The data:

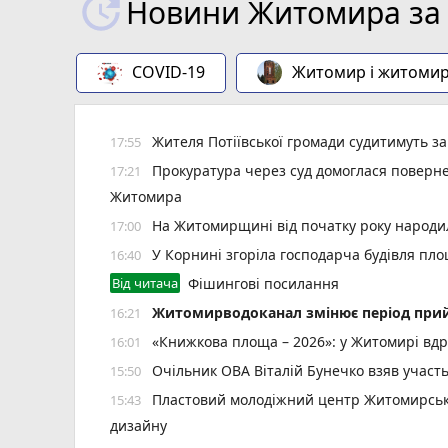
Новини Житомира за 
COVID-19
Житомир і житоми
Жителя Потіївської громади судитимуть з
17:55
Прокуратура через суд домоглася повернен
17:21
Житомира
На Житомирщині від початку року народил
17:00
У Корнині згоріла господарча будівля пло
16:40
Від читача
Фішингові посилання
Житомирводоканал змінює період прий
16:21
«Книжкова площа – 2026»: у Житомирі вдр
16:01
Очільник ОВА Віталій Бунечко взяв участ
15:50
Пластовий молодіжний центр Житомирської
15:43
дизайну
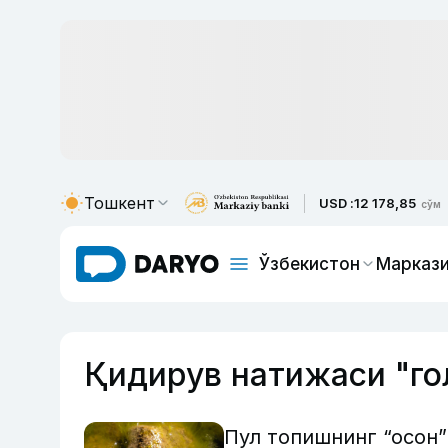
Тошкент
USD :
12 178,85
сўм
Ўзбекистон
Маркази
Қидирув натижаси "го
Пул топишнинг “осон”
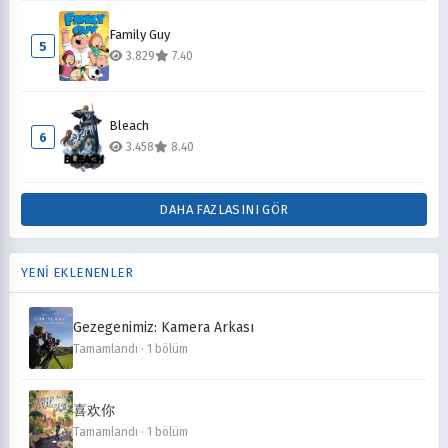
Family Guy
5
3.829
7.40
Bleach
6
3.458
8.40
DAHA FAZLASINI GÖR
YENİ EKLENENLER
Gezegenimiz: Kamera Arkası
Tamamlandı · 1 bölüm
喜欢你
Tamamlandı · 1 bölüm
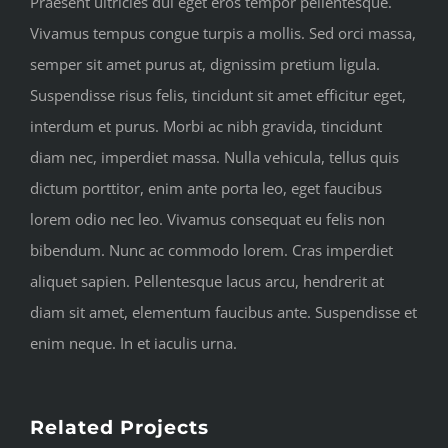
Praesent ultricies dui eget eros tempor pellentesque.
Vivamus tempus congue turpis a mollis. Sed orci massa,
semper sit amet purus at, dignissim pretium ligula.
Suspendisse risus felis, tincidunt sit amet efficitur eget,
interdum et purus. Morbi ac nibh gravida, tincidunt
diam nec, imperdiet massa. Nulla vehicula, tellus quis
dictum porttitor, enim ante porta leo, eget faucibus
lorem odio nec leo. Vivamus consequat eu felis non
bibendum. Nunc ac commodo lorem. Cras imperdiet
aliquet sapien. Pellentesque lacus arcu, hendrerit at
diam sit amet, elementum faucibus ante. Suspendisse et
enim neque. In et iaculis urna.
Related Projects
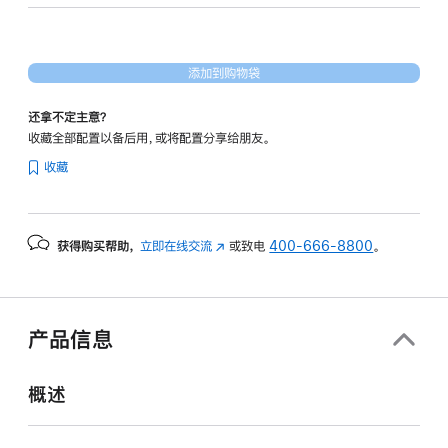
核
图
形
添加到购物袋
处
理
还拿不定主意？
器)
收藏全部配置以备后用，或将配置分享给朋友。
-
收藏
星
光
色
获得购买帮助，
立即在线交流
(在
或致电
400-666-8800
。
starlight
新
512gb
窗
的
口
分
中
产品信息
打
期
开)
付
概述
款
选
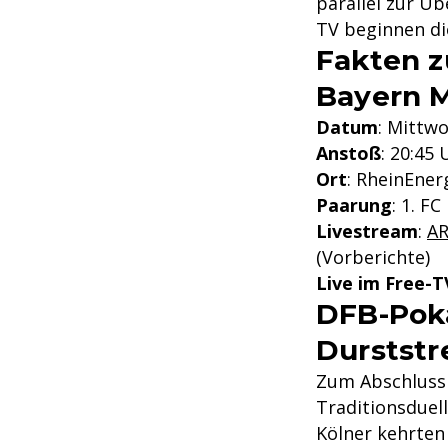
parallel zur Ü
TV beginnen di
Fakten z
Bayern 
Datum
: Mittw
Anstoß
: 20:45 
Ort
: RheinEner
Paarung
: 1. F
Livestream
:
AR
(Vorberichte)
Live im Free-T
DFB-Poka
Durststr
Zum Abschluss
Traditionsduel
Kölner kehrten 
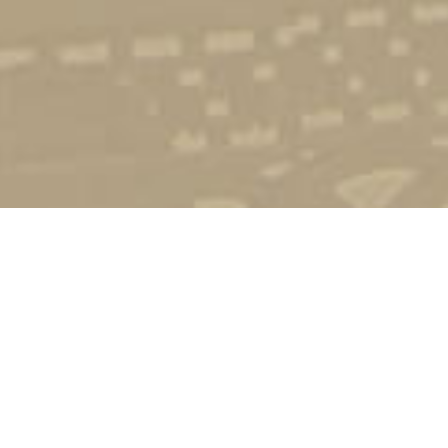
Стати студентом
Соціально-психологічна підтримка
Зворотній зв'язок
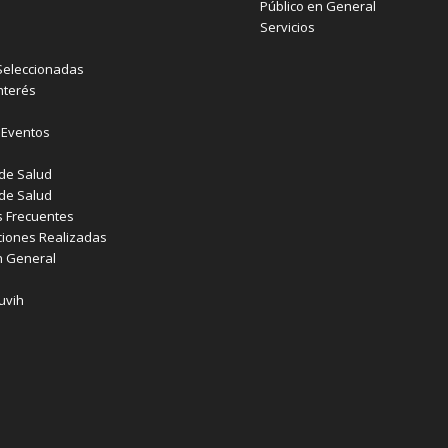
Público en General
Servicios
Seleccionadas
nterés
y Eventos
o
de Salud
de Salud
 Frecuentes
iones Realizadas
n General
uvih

Exercise instructions:
An exact copy of all the records is required, with the pictures omitted.

Reply to the exercise:
Новини Житомира за 
COVID-19
Житомир і житоми
Жителя Потіївської громади судитимуть з
17:55
Прокуратура через суд домоглася повернен
17:21
Житомира
На Житомирщині від початку року народил
17:00
У Корнині згоріла господарча будівля пло
16:40
Від читача
Фішингові посилання
Житомирводоканал змінює період прий
16:21
«Книжкова площа – 2026»: у Житомирі вдр
16:01
Очільник ОВА Віталій Бунечко взяв участ
15:50
Пластовий молодіжний центр Житомирської
15:43
дизайну
Тошкент
USD :
12 178,85
сўм
Ўзбекистон
Маркази
Қидирув натижаси "го
Пул топишнинг “осон”
Family Guy
5
3.829
7.40
Bleach
6
3.458
8.40
DAHA FAZLASINI GÖR
YENİ EKLENENLER
Gezegenimiz: Kamera Arkası
Tamamlandı · 1 bölüm
喜欢你
Tamamlandı · 1 bölüm
Praesent ultricies dui eget eros tempor pellentesque.
Vivamus tempus congue turpis a mollis. Sed orci massa,
semper sit amet purus at, dignissim pretium ligula.
Suspendisse risus felis, tincidunt sit amet efficitur eget,
interdum et purus. Morbi ac nibh gravida, tincidunt
diam nec, imperdiet massa. Nulla vehicula, tellus quis
dictum porttitor, enim ante porta leo, eget faucibus
lorem odio nec leo. Vivamus consequat eu felis non
bibendum. Nunc ac commodo lorem. Cras imperdiet
aliquet sapien. Pellentesque lacus arcu, hendrerit at
diam sit amet, elementum faucibus ante. Suspendisse et
enim neque. In et iaculis urna.
Related Projects
核
图
形
添加到购物袋
处
理
还拿不定主意？
器)
收藏全部配置以备后用，或将配置分享给朋友。
-
收藏
星
光
色
获得购买帮助，
立即在线交流
(在
或致电
400-666-8800
。
starlight
新
512gb
窗
的
口
分
中
产品信息
打
期
开)
付
概述
款
选
parallel zur Ü
TV beginnen di
Fakten z
Bayern 
Datum
: Mittw
Anstoß
: 20:45 
Ort
: RheinEner
Paarung
: 1. F
Livestream
:
AR
(Vorberichte)
Live im Free-T
DFB-Poka
Durststr
Zum Abschluss
Traditionsduel
Kölner kehrten 
Стати студентом
Соціально-психологічна підтримка
Зворотній зв'язок
Público en General
Servicios
Seleccionadas
nterés
y Eventos
o
de Salud
de Salud
 Frecuentes
iones Realizadas
n General
uvih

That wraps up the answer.